Anna Tasca Lanza was the first of four children (born Tasca, married to a Lanza) and has always lived in Palermo. At 15 she was sent to L’Ecole Ménagère de Lausanne Briamond, where she learned some notions of French cuisine and, basically, how to be a good wife. After marrying and raising Fabrizia, Anna took up the project of breathing new life into Case Vecchie, a 19th century rural villa on her family estate, Tasca d’Almerita, well renowned for its wines. So began the Cooking School, with the aim to introduce Sicilian homecooking to foreigners. Within a few years Anna knew and worked with stars of international cuisine, such as Julia Child, James Beard, Alice Waters, Carol Field, Robert Mondavi, and the Coppolas. Anna went on to publish two books in America, The Heart of Sicily and Flavours of Sicily.
Born in Palermo in 1961, Fabrizia grew up being part of the renowned Tasca family of vignerons which meant immersion into the food and wine world from birth. From the age of 18, Fabrizia flew north, spending time in France and Italy to experience other worlds and to study. With a degree in Art History, she worked for 25 years in museums and as an art curator, ultimately directing two museums in Feltre. In 2006, at the age of 45, Fabrizia decided to join her mother Anna’s venture and return to Sicily. Not only would she be closer to her family and reconnect with Sicilian food and its environment, but her skills and creativity would flourish.

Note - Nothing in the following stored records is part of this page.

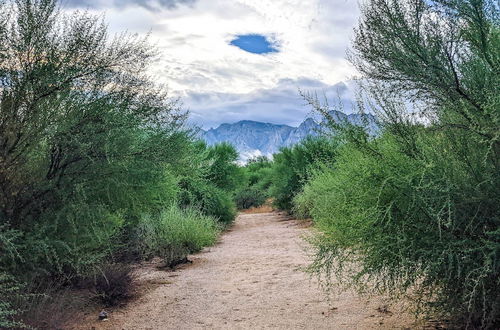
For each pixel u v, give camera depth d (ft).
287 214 75.51
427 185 12.89
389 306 18.25
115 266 24.89
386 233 14.03
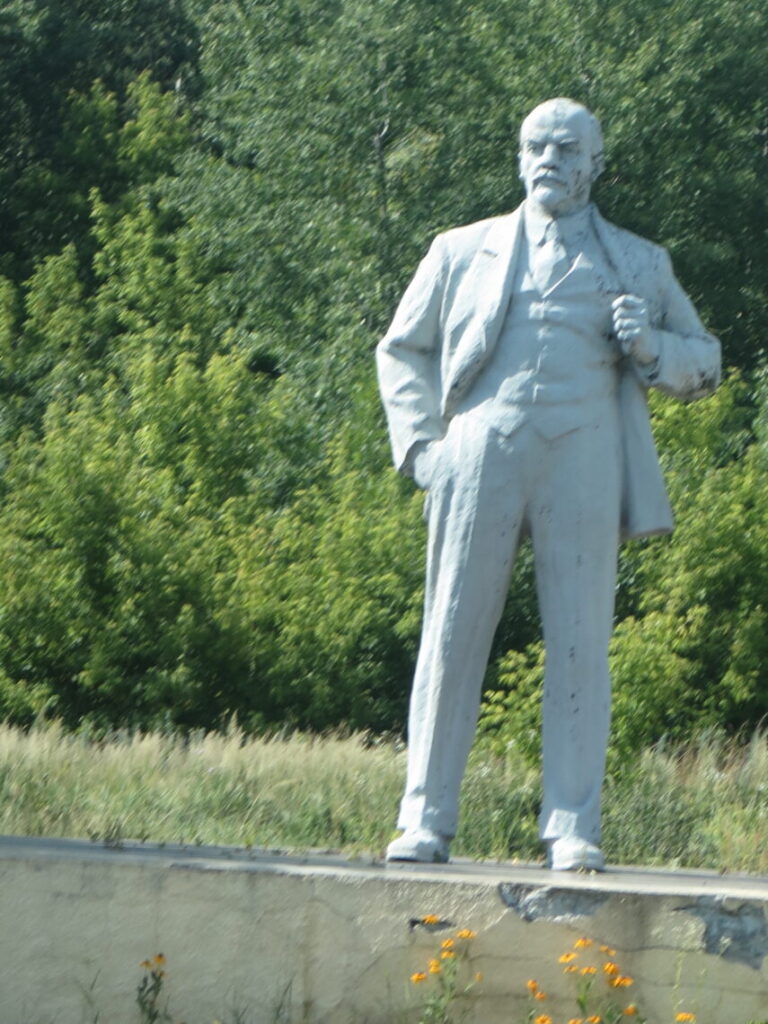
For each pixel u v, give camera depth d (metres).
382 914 10.95
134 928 11.03
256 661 34.56
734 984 10.75
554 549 12.78
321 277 45.75
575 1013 10.77
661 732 29.25
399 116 45.22
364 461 39.25
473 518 12.79
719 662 32.50
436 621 12.93
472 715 12.88
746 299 43.94
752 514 32.94
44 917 11.05
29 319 48.06
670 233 43.44
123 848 12.69
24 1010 10.99
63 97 54.44
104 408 39.06
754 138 46.72
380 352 13.44
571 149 13.14
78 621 34.38
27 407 44.31
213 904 11.02
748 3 45.56
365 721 34.50
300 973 10.95
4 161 53.56
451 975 10.74
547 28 44.53
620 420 13.03
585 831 12.60
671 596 31.86
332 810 18.77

Anna passed away in 2010, but Fabrizia is devoted to making sure her spirit and principles live on through the celebration of Sicilian cuisine and culture at Case Vecchie. As the Sicilian culinary lineage continues to evolve, Fabrizia works to document and preserve time-honoured recipes and techniques so they are not forgotten. She travels regularly to the United States of America promoting Sicilian food, and has been published two books: Olive, A Global History published in 2011 and Coming Home to Sicily in 2014. Fabrizia also promotes Sicilian food practices and traditions through video documentation. Amuri: The Sacred Flavors of Sicily is a 37 minute documentary that explores Sicilian food histories in danger of extinction.